Этот общинный мир совершенен, поскольку все остальное неуместно, а точнее, враждебно — дикая местность, полная засад и заговоров, она изобилует врагами, использующими хаос в качестве своего главного оружия. Внутренняя гармония общинного мира сияет и блестит на фоне непонятных и непроходимых джунглей, которые начинаются по другую сторону шлагбаума. Там, в этой дикой местности, люди, прижавшись к друг к другу в теплоте общей идентичности, отбрасывают (или надеются прогнать) опасения, побудившие их искать общинное убежище. По выражению Джока Янга, «желание демонизировать чужих основано на онтологической неуверенности в своих» [5]. Понятие «широкое сообщество» было бы явным противоречием. Общинное братство было бы неполным, возможно невообразимым, но, безусловно, нежизнеспособным без этой врожденной братоубийственной наклонности.
Сообщество в учении сторонников сообществ — это либо этническое сообщество, либо сообщество, придуманное по образцу этнического. Выбор такой модели имеет серьезные основания.
Во–первых, «этническая принадлежность» в отличие от любой другой основы единения людей имеет преимущества «натурализации истории», представления культуры как «явления природы», свободы — как «осознанной (и принятой) необходимости». Этническая принадлежность заставляет действовать: нужно выбирать верность своей природе — человек вынужден изо всех сил и без устали действовать согласно установленной модели и, таким образом, вносить вклад в ее сохранение. Сама модель, однако, не является предметом выбора. Выбор производится не между разной этнической принадлежностью, а между принадлежностью и неприкаянностью, домом и бездомностью, бытием и небытием. Именно в этом состоит дилемма, которую учение сторонников сообществ хочет (вынуждено) довести до сознания.
Во–вторых, государство–нация, поддерживающее принцип этнического единства, доминирующий над всеми другие чувствами, было единственным успешным сообществом в наше время или скорее единственной организацией, попытавшейся получить статус сообщества с какой–либо степенью уверенности и результативности. Таким образом, было дано историческое обоснование идее этнической принадлежности (и этнической однородности) как законной основы единства и отстаивания своих прав.
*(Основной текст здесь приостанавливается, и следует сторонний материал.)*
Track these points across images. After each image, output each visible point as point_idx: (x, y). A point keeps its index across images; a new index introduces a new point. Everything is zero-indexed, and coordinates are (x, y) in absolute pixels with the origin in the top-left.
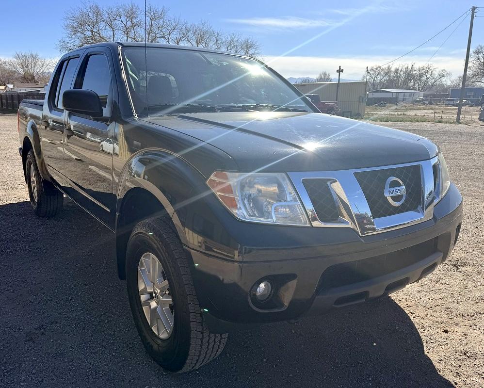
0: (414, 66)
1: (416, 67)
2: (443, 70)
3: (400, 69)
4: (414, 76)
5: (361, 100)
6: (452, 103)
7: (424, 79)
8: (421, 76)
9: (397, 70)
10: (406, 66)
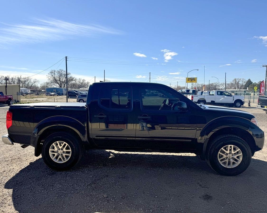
0: (21, 77)
1: (22, 77)
2: (35, 79)
3: (14, 78)
4: (22, 82)
5: (18, 94)
6: (49, 94)
7: (27, 83)
8: (25, 82)
9: (12, 79)
10: (17, 77)
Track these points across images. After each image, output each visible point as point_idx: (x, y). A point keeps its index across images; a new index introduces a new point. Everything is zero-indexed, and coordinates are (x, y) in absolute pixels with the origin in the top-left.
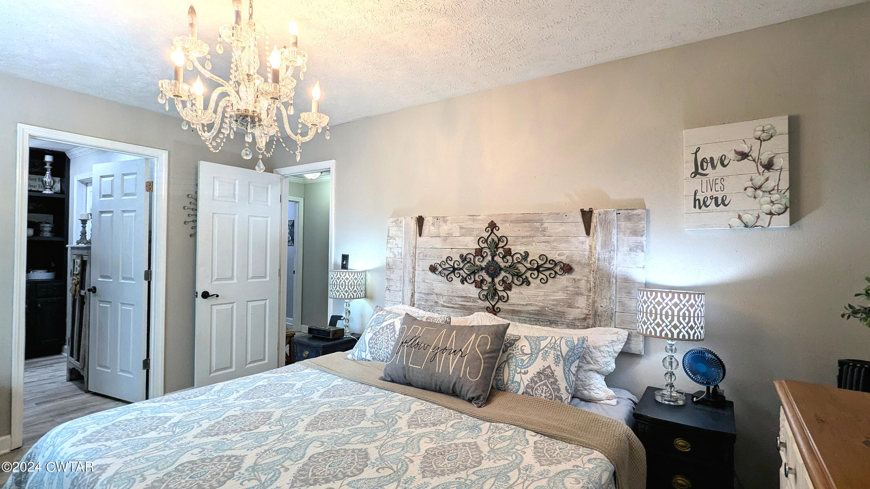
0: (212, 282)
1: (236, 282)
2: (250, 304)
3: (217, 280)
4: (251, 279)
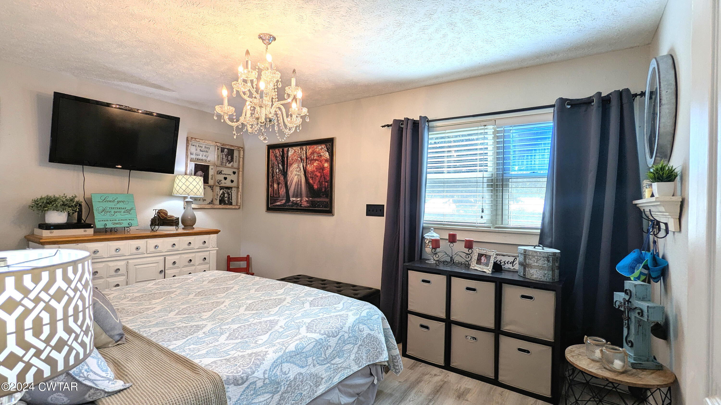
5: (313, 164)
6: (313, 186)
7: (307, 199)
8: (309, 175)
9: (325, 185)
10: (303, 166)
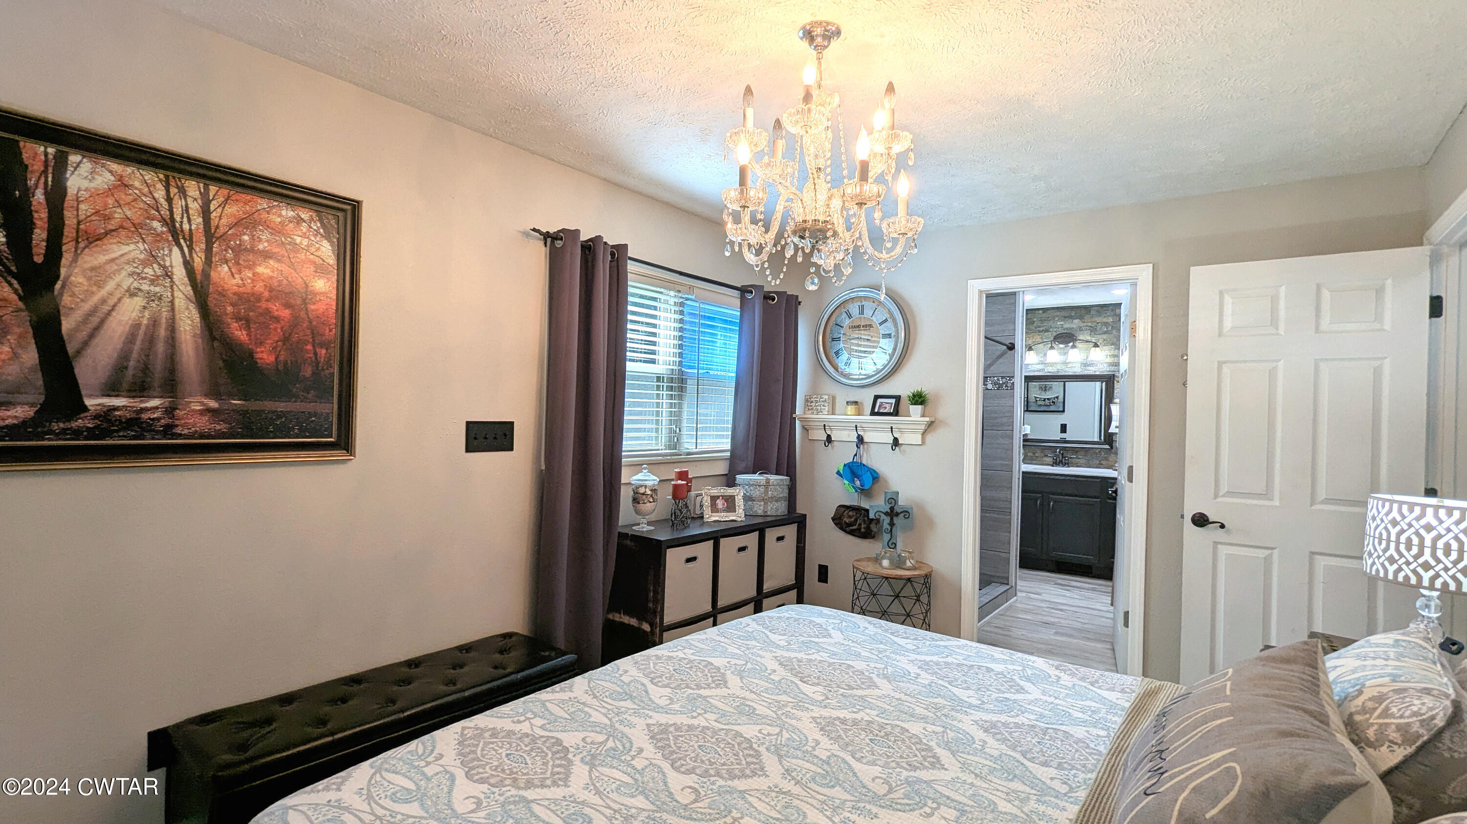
0: (1216, 496)
1: (1277, 504)
2: (1322, 562)
3: (1229, 494)
4: (1322, 502)
5: (249, 268)
6: (251, 354)
7: (213, 404)
8: (229, 309)
9: (316, 354)
10: (188, 265)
Современное учение сторонников сообществ, конечно, надеется извлечь выгоду из этой традиции; учитывая нынешнюю шаткость суверенитета государства и очевидную потребности в ком–либо, кто принял бы знамя, падающее из рук государства, надежда на это не потеряна. Однако легко заметить, что проведение параллелей между достижениями государства–нации и амбициями сторонников сообществ имеет свои пределы. Государство–нация в конце концов обязано своим успехом подавлению прав общин; оно боролось не на жизнь, а на смерть против «местничества», местных обычаев или «диалектов», поддерживая единый язык и историческую память за счет общинных традиций; чем более решительно предпринималась и контролировалась государством культуркампф, тем полнее был успех государства–нации в создании «натурального сообщества». Кроме того, государства–нации (в отличие от современных потенциальных общин) не принимались за решение этой задачи «с голыми руками» и не полагались только на возможности идеологической обработки. Их усилия имели мощную поддержку в виде законодательного принуждения использовать официальный язык, школьных учебных планов и объединенной системы законов, которая отсутствует у потенциальных сообществ.